For hundreds if not thousands of years a bastion of social and cultural life for not only the region but the world, the city has become a soft target for those who disagree with the Pakistani government and its policies, or with society at large.
Terrorists and militants no longer see a reason to limit their attacks to security forces and government institutions and they now increasingly see value in targets of deep cultural significance.
Ayeda Naqvi, a writer based in Lahore says she believes such attacks "aren’t just isolated acts of terrorism."
In November last year, Naqvi was at the "Al-Hamra" open air theater in Lahore to see her favorite mystical Pakistani folk singer perform at the World Performing Arts Festival. The festival which showcased Pakistani artists and others from around the world was attacked with handful of planted bombs on its final night. Such acts of terrorism are "part of a larger effort to wipe the slate of Pakistani culture clean," Naqvi said.
While threatening video stores and burning CDs and tapes has been a trademark of the Taliban since their heyday in Afghanistan during the 1990s, the targeting of public places in Pakistani cities has spiked in the past few months.
An attack on a visiting cricket team earlier this month in Lahore was only the most recent example.
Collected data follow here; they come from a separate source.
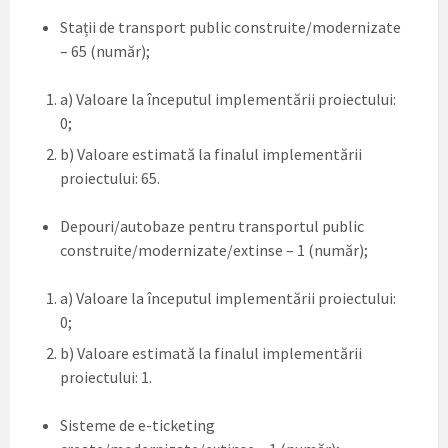
Stații de transport public construite/modernizate
– 65 (număr);
a) Valoare la începutul implementării proiectului:
0;
b) Valoare estimată la finalul implementării
proiectului: 65.
Depouri/autobaze pentru transportul public
construite/modernizate/extinse – 1 (număr);
a) Valoare la începutul implementării proiectului:
0;
b) Valoare estimată la finalul implementării
proiectului: 1.
Sisteme de e-ticketing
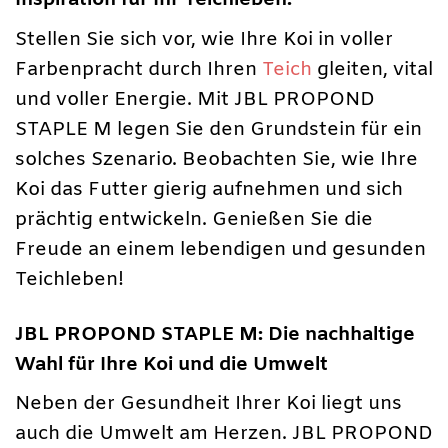
Stellen Sie sich vor, wie Ihre Koi in voller
Farbenpracht durch Ihren
Teich
gleiten, vital
und voller Energie. Mit JBL PROPOND
STAPLE M legen Sie den Grundstein für ein
solches Szenario. Beobachten Sie, wie Ihre
Koi das Futter gierig aufnehmen und sich
prächtig entwickeln. Genießen Sie die
Freude an einem lebendigen und gesunden
Teichleben!
JBL PROPOND STAPLE M: Die nachhaltige
Wahl für Ihre Koi und die Umwelt
Neben der Gesundheit Ihrer Koi liegt uns
auch die Umwelt am Herzen. JBL PROPOND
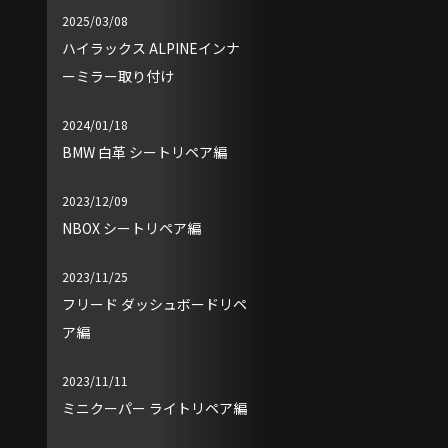
2025/03/08
ハイラックス ALPINEインナ
ーミラー取り付け
2024/01/18
BMW 白革 シートリペア編
2023/12/09
NBOX シートリペア編
2023/11/25
フリード ダッシュボードリペ
ア編
2023/11/11
ミニクーパー ライトリペア編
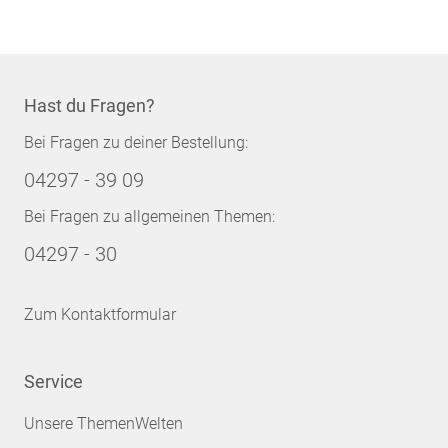
Hast du Fragen?
Bei Fragen zu deiner Bestellung:
04297 - 39 09
Bei Fragen zu allgemeinen Themen:
04297 - 30
Zum Kontaktformular
Service
Unsere ThemenWelten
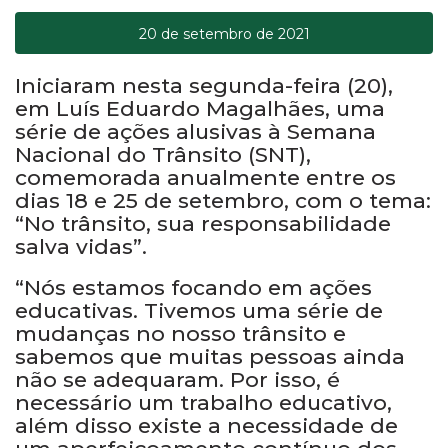
20 de setembro de 2021
Iniciaram nesta segunda-feira (20),
em Luís Eduardo Magalhães, uma
série de ações alusivas à Semana
Nacional do Trânsito (SNT),
comemorada anualmente entre os
dias 18 e 25 de setembro, com o tema:
“No trânsito, sua responsabilidade
salva vidas”.
“Nós estamos focando em ações
educativas. Tivemos uma série de
mudanças no nosso trânsito e
sabemos que muitas pessoas ainda
não se adequaram. Por isso, é
necessário um trabalho educativo,
além disso existe a necessidade de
Sports also became a target in the city of Peshawar in November last year, when a suicide bomb killed three people at a crowded stadium. The bomb went off as fireworks lit the sky at the closing ceremony of a national sports event in which athletes from all provinces of the country competed.
Also in Peshawar, this month, the shrine of Sufi Saint Rahman Baba was bombed in the middle of the night leaving the centuries old structure in ruin. A newspaper called it "an attack on
Pashtun identity."
In August last year, back in Lahore, a suicide bombing in a busy marketplace killed three people as crowds poured into the streets before midnight to celebrate Pakistan’s independence day.
With such attacks, terrorists are involved in their own "terrorism as theater," says Stephen Cohen, a South Asia expert at the Brookings Institution in Washington, D.C.
Some militant groups, he says, appear "interested in expanding the cultural war against the people rather than fighting a strategic war," against the state.
But while Lahoris and Pakistanis in many cities and towns continue to feel insecure in ways they never have before, followers of Sufi Islam, which has been indigenous to large parts of South Asia for centuries, continue to practice their centuries old traditions with a passion and vigor that suggests cultural resilience might just win the day.
At the Shrine of Saint Shah Jamal, in the center of Lahore each Thursday night, a centuries old tradition is still going strong. The ceremony offers a refuge to many from the worries of the outside world but it might also prove to be crucial to maintaining, or even restoring, the cultural fabric of this proud cultural capital.